DATASET EXTRACT START

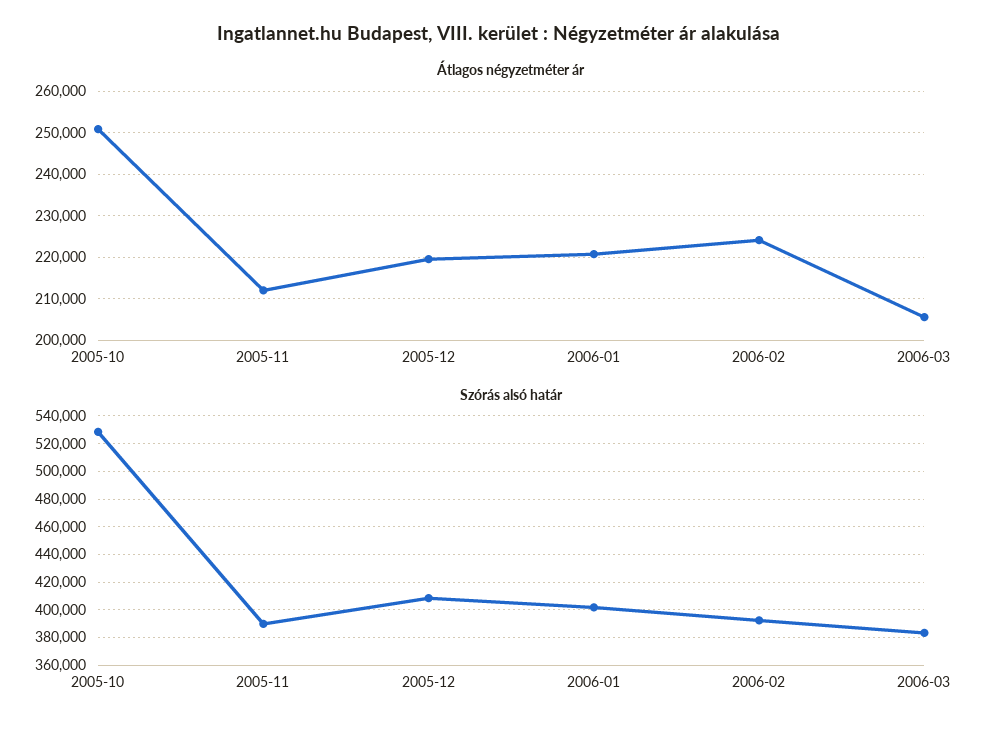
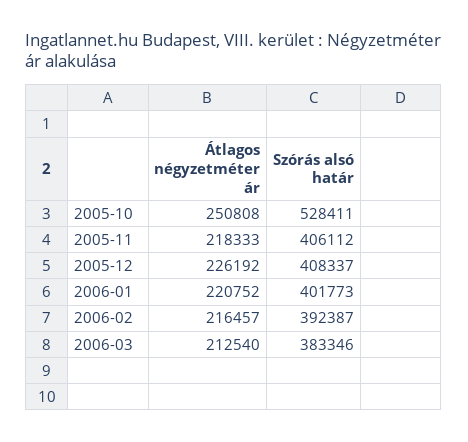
Átlagos négyzetméter ár, 2005-11: 212000 -> 218333
Átlagos négyzetméter ár, 2005-12: 220000 -> 226192
Átlagos négyzetméter ár, 2006-02: 224000 -> 216457
Átlagos négyzetméter ár, 2006-03: 206000 -> 212540
Szórás alsó határ, 2005-11: 390000 -> 406112

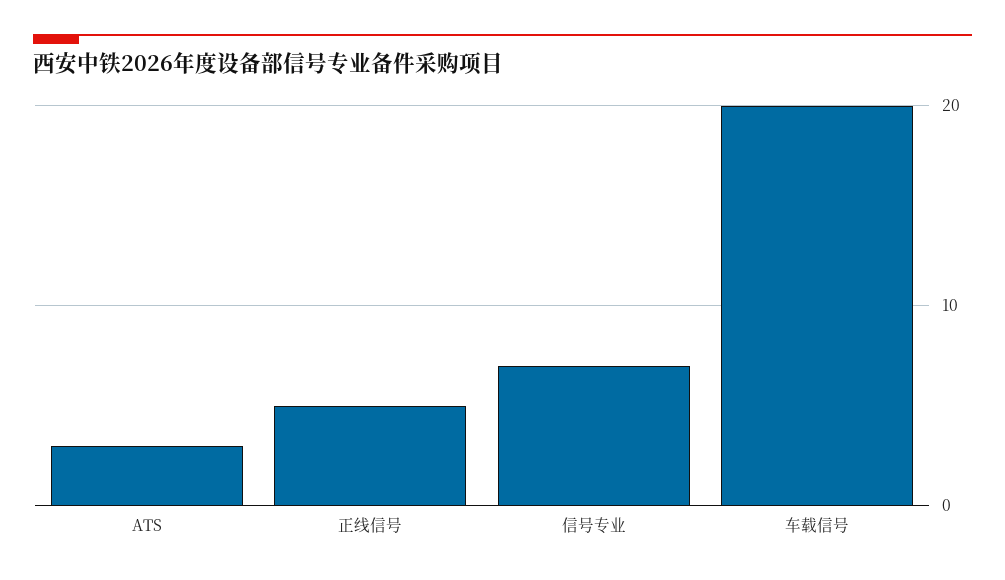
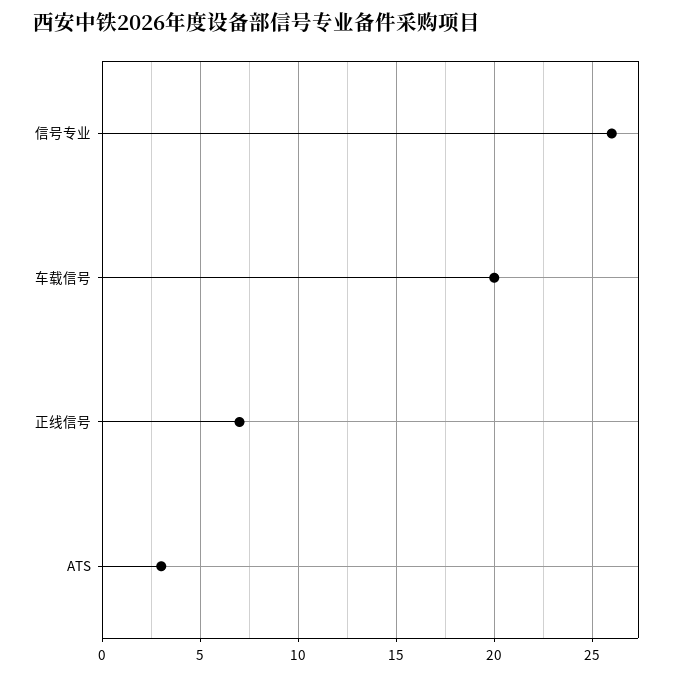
正线信号: 5 -> 7
信号专业: 7 -> 26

DATASET EXTRACT END

THE PROBLEM:
Wherever the string "Átlagos" appears in the records above, copy the line it sits in.

EXERCISE RESULT:
Átlagos négyzetméter ár, 2005-11: 212000 -> 218333
Átlagos négyzetméter ár, 2005-12: 220000 -> 226192
Átlagos négyzetméter ár, 2006-02: 224000 -> 216457
Átlagos négyzetméter ár, 2006-03: 206000 -> 212540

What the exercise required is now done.